With the introduction of Stretched Clusters for VMware Cloud on AWS, customers can protect applications against failures of entire AWS Availability Zones (AZs). Because of the increased availability of Stretched Clusters, customers have asked us: Should you use Stretched Clusters as a disaster recovery (DR) solution?
The answer is no. VMware Cloud on AWS Stretched Cluster is a high availability feature, not a DR solution.
Let’s take a closer look.
One of the first steps in a DR planning process is to decide what types of failures or disasters you want to guard against. From security attacks to disk drive failures, malicious attacks and software bugs; sources of failures and outages are all around us. For our purposes here, we focus on infrastructure vulnerabilities. The scope of an infrastructure failure falls in one of three categories:
- Local failures
- Data Ccenter failures
- Region failures
Individual component or system failures, like disk errors, NIC failures, or other general server instance failures, are not uncommon. Hardware is not infallible and things sometimes break. We define Local failure in this case to be a failure that does not take out the entire AZ, for example a failure that affects a single host. VMware Cloud on AWS handles these failures through a combination of the SPBM Failures To Tolerate (FTT) setting and the VMware Cloud on AWS service. More details on this can be found in Glenn Sizemore’s excellent blog that explains how vSAN works with VMware Cloud on AWS. Since the VMware Cloud on AWS platform in large part handles fault tolerance for Local failures for you, your applications don’t need to be rearchitected to manage this complexity.
The bottom line for errors contained within a single host is that a single AZ SDDC is all you need. A multi AZ Stretched Cluster SDDC handles the next level of failure, when an entire data center fails.
Data Center Failures
An AWS AZ is a logical datacenter within an AWS Region. While AWS has carefully designed AZs with redundancy built in, failures at an AZ level can still happen. As a result, Amazon recommends launching applications across AZs to minimize the chances of downtime. This is why VMware Cloud on AWS introduced Stretched Clusters. This feature synchronously replicates data between AZs, enabling your applications to survive even AZ-level outages. Again, Glenn’s blog explains the details of how Stretched Clusters work under the hood.
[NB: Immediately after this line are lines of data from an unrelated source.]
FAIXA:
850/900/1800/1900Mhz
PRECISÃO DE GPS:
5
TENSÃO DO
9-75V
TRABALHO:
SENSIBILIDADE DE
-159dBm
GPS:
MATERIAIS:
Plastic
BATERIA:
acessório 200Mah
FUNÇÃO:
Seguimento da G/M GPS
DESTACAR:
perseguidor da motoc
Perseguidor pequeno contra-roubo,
What is amazing about Stretched Clusters is that your applications running on VMware Cloud on AWS can survive AZ failures without having to change any code; your apps don’t need to know anything about AZs. Mission-critical services that require the highest possible availability and protection against the rare event of a full AZ failure should be running in a Stretched Cluster SDDC.
This is where the DR question comes in. If Stretched Clusters protect the application even from the very rare occurrence of an AZ-level failure, is a DR solution still necessary? The answer is yes, because of the even more rare possibility of an entire AWS region outage.
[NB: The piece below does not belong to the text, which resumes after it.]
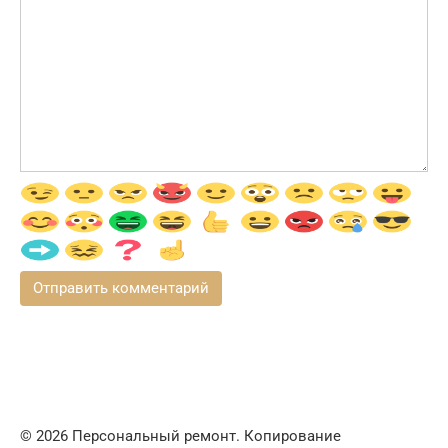
© 2026 Персональный ремонт. Копирование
As you undoubtedly already know, AWS deploys data centers in geographically separate regions all over the world. These regions are completely independent: they are physically isolated in different locations. They don’t share power, cooling, water supply, networks, or anything else.
AWS regions are each composed of two or more AZs. AZs connect to each other over low latency links, but are otherwise also separate from each other: separate data centers, separate power, separate servers, separate networks, etc. What is NOT separate is the location; AWS AZs in the same region are only physically separated by a relatively short distance. For example, the AWS Oregon region currently has three AZs: us-west-2a, us-west-2b, us-west-2c. Each of these AZs are their own logically separate data centers, but they are all in Oregon. So, while AWS has carefully engineered each AZ to be isolated from failures in other AZs, it cannot protect against a disaster that impacts an entire region.
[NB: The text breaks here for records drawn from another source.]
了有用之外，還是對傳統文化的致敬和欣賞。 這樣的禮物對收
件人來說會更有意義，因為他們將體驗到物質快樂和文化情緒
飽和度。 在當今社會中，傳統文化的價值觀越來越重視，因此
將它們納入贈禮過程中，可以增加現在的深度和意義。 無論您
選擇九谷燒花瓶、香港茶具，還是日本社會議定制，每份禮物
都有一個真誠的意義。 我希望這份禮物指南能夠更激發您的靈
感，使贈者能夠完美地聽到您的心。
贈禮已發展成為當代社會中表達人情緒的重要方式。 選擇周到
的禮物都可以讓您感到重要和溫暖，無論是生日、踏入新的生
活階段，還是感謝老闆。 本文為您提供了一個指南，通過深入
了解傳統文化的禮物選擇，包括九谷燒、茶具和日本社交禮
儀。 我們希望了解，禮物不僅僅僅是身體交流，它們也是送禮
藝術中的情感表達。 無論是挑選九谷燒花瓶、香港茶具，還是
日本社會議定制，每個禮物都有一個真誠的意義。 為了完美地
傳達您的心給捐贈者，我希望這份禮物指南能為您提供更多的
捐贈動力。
Since a Stretched Cluster spans AZs in the same AWS region, it can guard against AZ failures, but it cannot help if a disaster impacts an entire region. Think earthquakes, floods, or hurricanes that can take out all data centers in an AWS region. To protect against these types of disasters, you need a DR solution that saves your data in another geographically separate location. This is where DR solutions like the VMware Site Recovery add-on come in.
Infrastructure failures can be categorized in terms of their scope: failures that are local to the AZ, failures impacting an entire AZ, and failures impacting an entire AWS Region. In each case, the mitigation is different.
The VMware Cloud on AWS Stretched Cluster feature provides resiliency to applications that need to survive AZ failures. It is not intended to cope with disasters that impact multiple AZs or entire AWS regions. Stretched Clusters are an HA feature, not a DR solution. To maximize application availability and provide DR in case of large scale disasters that might take out entire regions, Stretched Clusters should be implemented alongside a DR solution, like VMware Site Recovery.